_TRECHO DE ORIGEM:_

Hobbes contratualista

Conforme já afirmado anteriormente, foi Hobbes uma dos maiores expoentes da corrente contratualista, a fundamentar a legitimidade do Estado em um contrato firmado por todos os homens que decidem abandonar um suposto estado de selvageria, normalmente denominado de estado de natureza, e fundar um novo modelo de sociedade, regida por leis que garantam a convivência harmônica entre todos.
Ora, não obstante ser a conceituação de Estado presente no Leviatã um dos objetivos da presente obra, tal compreensão só poderá portanto ser obtida na medida, que for corretamente entendido o sentido que o autor dá ao próprio conceito de contrato, identificando exatamente o que ele encerra e o que cria para os homens. Ora, quanto a esse aspecto (das causas e conseqüências do contrato), Hobbes o analisa por. meio da divisão do problema em várias etapas que se sucedem de maneira lógica e inflexível (lembre-se da proposta cartesiana para superação de problemas, por meio de sua divisão em proposições menores, a serem analisadas separadamente e segundo uma ordem crescente de dificuldade), indo por etapas de um egoísta e belicoso selvagem (o homem natural), até um todo poderoso Leviatã (o homem artificial).
Sobre a sociedade civil organizada tal como a conhecemos, isto é, uma sociedade regida por leis positivas, em contraposição ao estado de natureza, considera Hobbes ter sido aquela criada por um acordo de vontades manifestado por indivíduos que concordaram em viver sob a égide de uma instância superior, que, a partir da celebração daquele pacto, teria então o poder de regulamentar toda a vida da coletividade, com o intuito de garantir um mínimo de harmonia nas relações existentes entre os homens. Por meio deste pacto, renunciaram os homens à liberdade absoluta que desfrutavam no estado de natureza, mas, em compensação, se livraram também da absoluta insegurança que existia nas relações humanas, resultante da mesma já mencionada liberdade. Isso porque, para Hobbes, o estado de natureza era aquele em que o homem poderia dar inteira vazão ao seus impulsos, pois que só encontraria como barreira, os impulsos dos outros homens que se dispusessem a combatê-lo, ensejando tal quadro, para sua maior compreensão, uma exposição mais detalhada da natureza humana, tal como esta é entendida dentro do Leviatã.

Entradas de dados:
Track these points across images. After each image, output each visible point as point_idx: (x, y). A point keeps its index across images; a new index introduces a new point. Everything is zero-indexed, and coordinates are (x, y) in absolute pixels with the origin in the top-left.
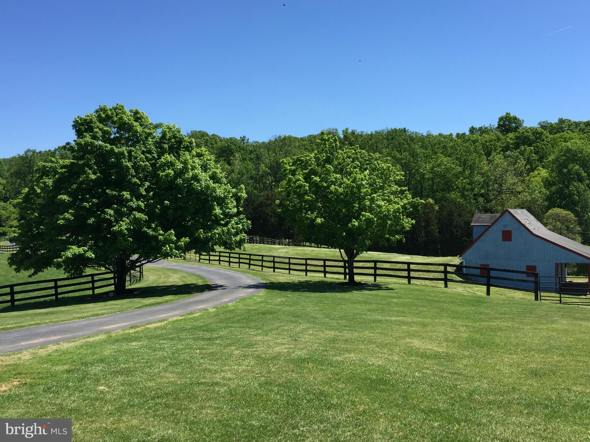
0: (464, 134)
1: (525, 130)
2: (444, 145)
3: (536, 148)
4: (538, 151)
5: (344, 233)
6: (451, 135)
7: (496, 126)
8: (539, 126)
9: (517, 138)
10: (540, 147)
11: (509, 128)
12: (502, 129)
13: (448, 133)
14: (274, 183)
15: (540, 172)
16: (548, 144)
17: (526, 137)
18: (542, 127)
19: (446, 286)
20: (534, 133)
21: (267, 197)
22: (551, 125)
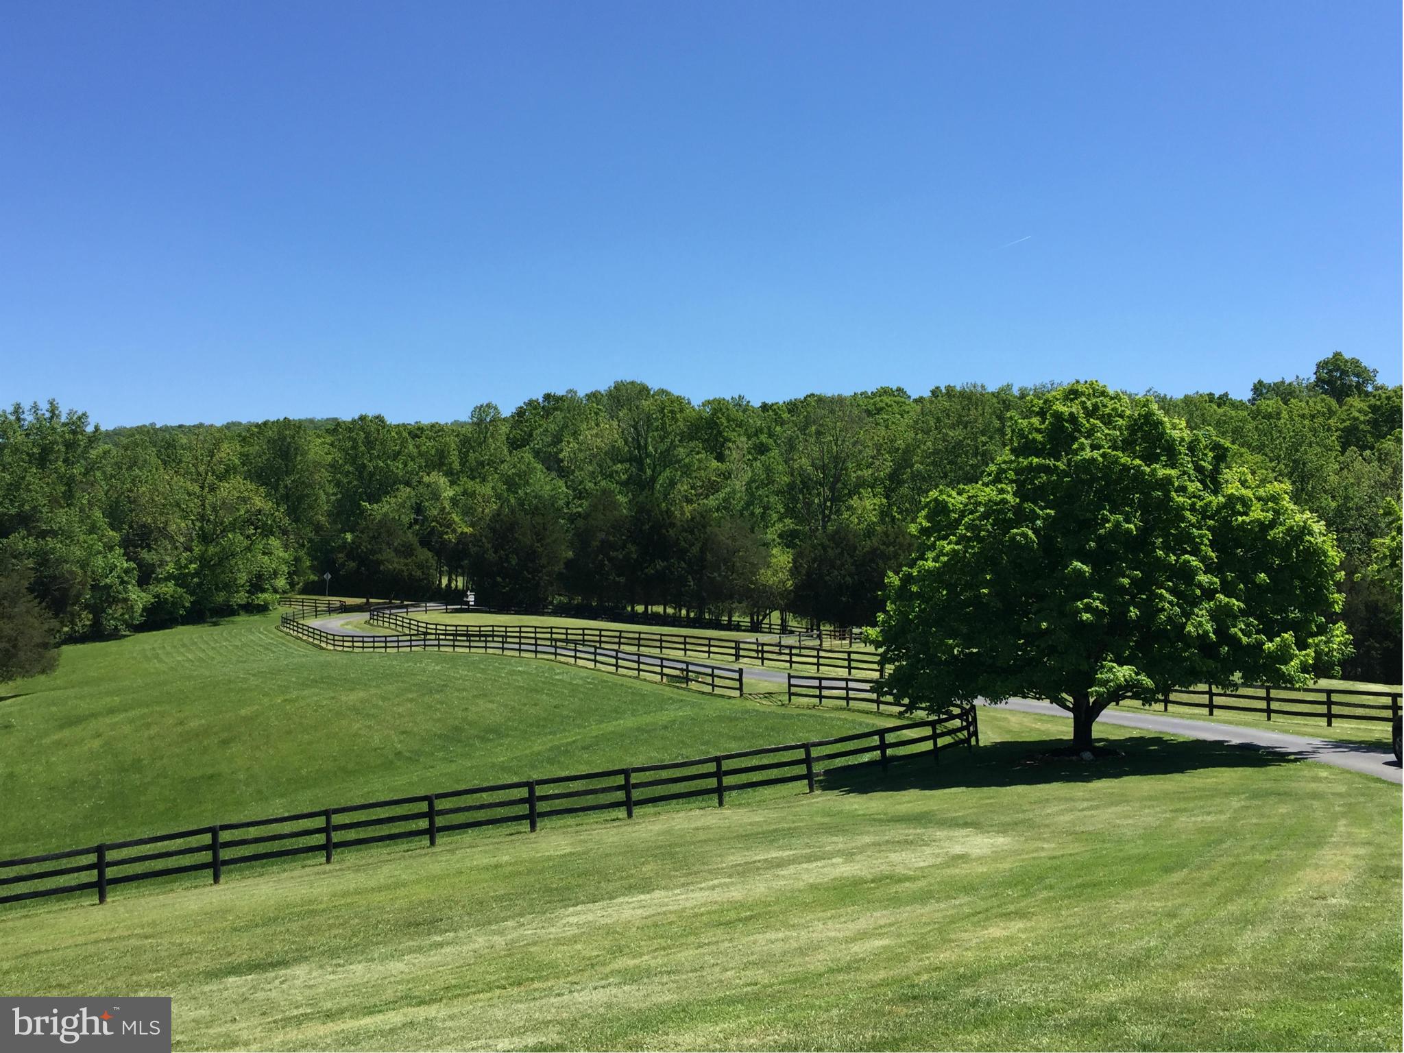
7: (1313, 378)
14: (829, 504)
21: (885, 539)
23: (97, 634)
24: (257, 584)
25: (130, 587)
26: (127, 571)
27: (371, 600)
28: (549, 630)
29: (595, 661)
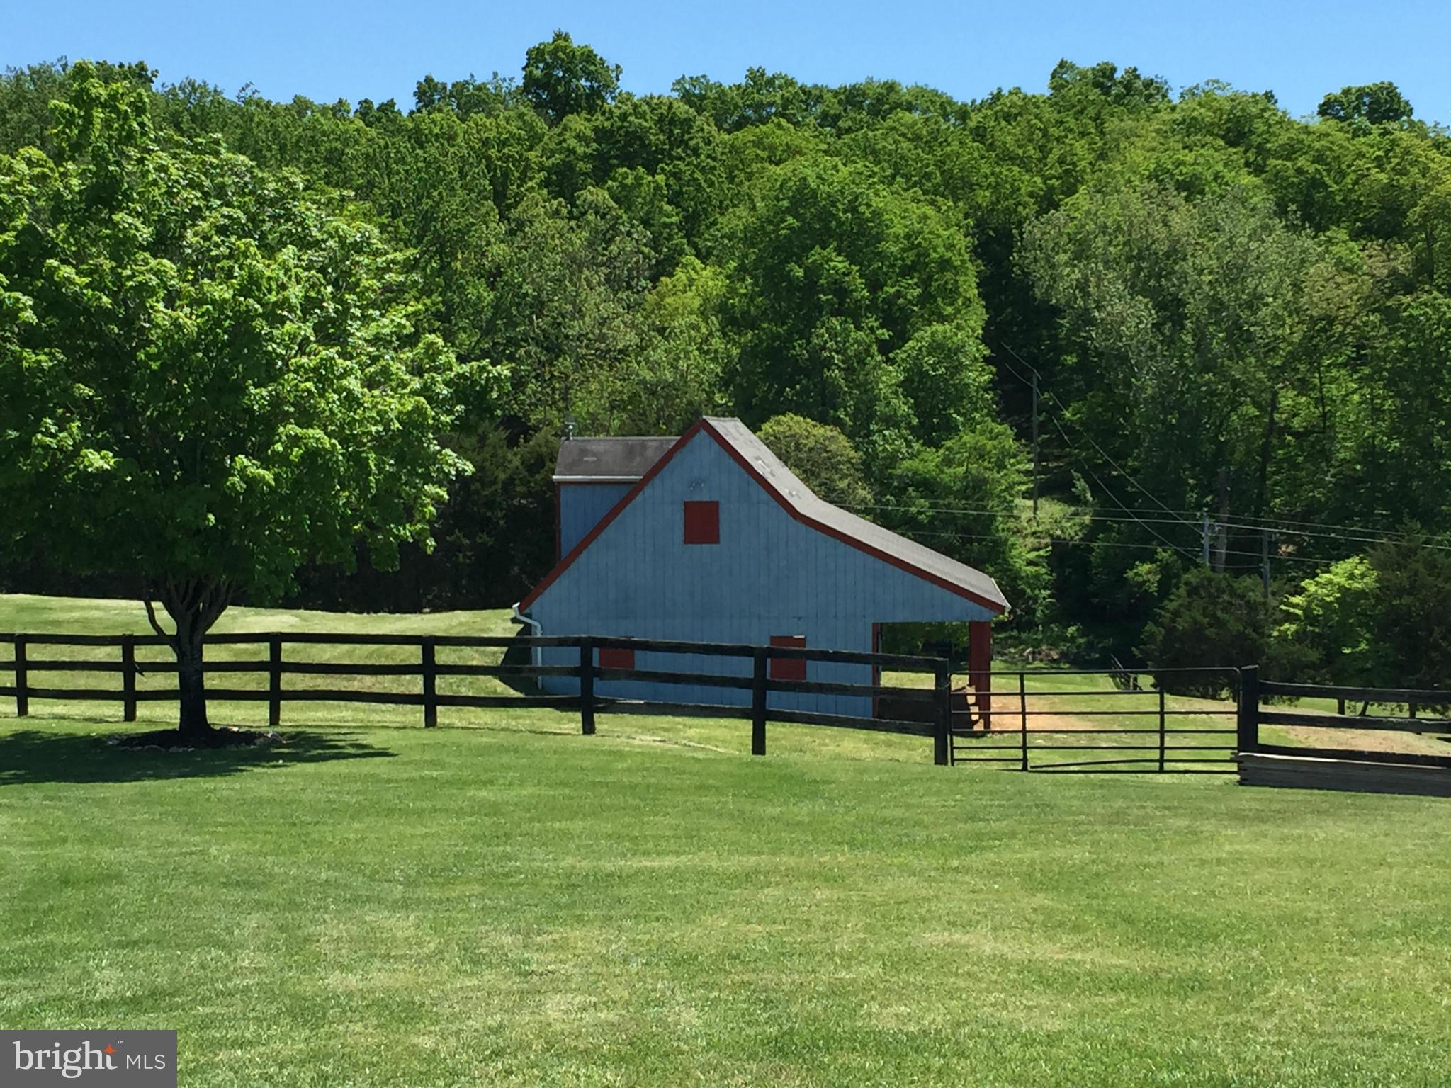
0: (388, 107)
1: (627, 108)
2: (331, 151)
3: (672, 181)
4: (680, 193)
5: (211, 517)
6: (340, 106)
8: (675, 95)
9: (601, 134)
10: (687, 177)
11: (567, 94)
12: (538, 96)
13: (331, 101)
15: (695, 276)
16: (714, 168)
17: (636, 137)
18: (687, 97)
19: (589, 728)
20: (662, 118)
22: (722, 93)
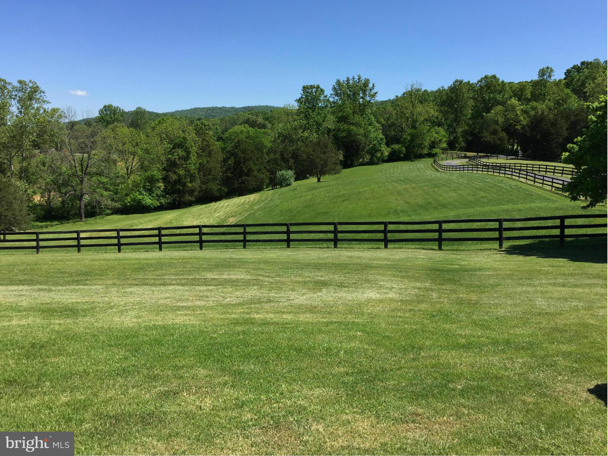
23: (371, 163)
24: (433, 145)
25: (382, 145)
26: (382, 139)
27: (479, 154)
28: (526, 166)
29: (526, 179)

_AÇÃO NECESSÁRIA 1:_ Transcreva todos os trechos que aparecem entre parênteses no texto sobre o contratualismo de Hobbes.
_AÇÃO NECESSÁRIA 2:_ Dê seguimento ao texto sobre o contratualismo de Hobbes, começando logo após a última frase apresentada.

_RESULTADO DO EXERCÍCIO 1:_
- das causas e conseqüências do contrato
- lembre-se da proposta cartesiana para superação de problemas, por meio de sua divisão em proposições menores, a serem analisadas separadamente e segundo uma ordem crescente de dificuldade
- o homem natural
- o homem artificial

_RESULTADO DO EXERCÍCIO 2:_
Da natureza humana

Conforme se percebe pela leitura da introdução do Leviatã, Hobbes, ao descrever a estrutura de seu modelo de Estado, o faz por meio da comparação com o próprio ser humano, considerando que, enquanto o Estado é obra de arte, ou máquina segundo expressão do próprio autor, criada pelas mãos humanas, é o próprio ser humano uma espécie de mecanismo, só que da natureza: “pois o que é o coração senão uma mola, e os nervos, senão outras tantas cordas, e as juntas, senão outras tantas rodas, imprimindo movimento ao corpo inteiro, tal como foi projetado pelo Artífice? Tal descrição, mais do que mera metáfora gratuita visando ao embelezamento do texto, coisa que o próprio Hobbes desprezava, conforme se observa pela leitura do capítulo IV do Leviatã
, em que aquele declara prezar acima de tudo um estilo de linguagem claro e objetivo, revela na verdade uma percepção dinâmica da natureza humana, em que esta é entendida como espécie de autômato, demonstrando na verdade uma clara influência das idéias mecanicistas, tão em voga na época do autor inglês. Segundo tal visão mecanicista, era o homem, assim como o restante dos animais, entendidos como espécies de máquinas, formados pela união de várias peças menores. Tal entendimento, era fruto em grande parte dos progressos ocorridos na época no campo da autonomia, que ao atentar para a complexa estrutura interna dos seres, tentava explicá-la por meio de sua comparação com as estruturas mecânicas então conhecidas.
Dentro de tal perspectiva mecânica da natureza, dois são os tipos de movimentos percebidos por Hobbes, que fazem a máquina humana se mover, denominados de vital e animal. Enquanto ao primeiro tipo pertencem aqueles cuja realização independe do pensamento, sendo portanto movimentos involuntários, como a respiração, circulação sangüínea ou digestão, ao segundo tipo pertencem os movimentos cuja realização depende de uma manifestação de vontade, como falar, andar ou se mover. Tal manifestação de vontade, por sua vez, é ocasionada, segundo Hobbes, pelas sensações, que por sua vez podem ser reduzidas a duas espécies apenas, que são apetite e aversão, assim entendidos todos os esforços de aproximação ou afastamento daquilo que proporcione respectivamente prazer ou dor ao ser humano.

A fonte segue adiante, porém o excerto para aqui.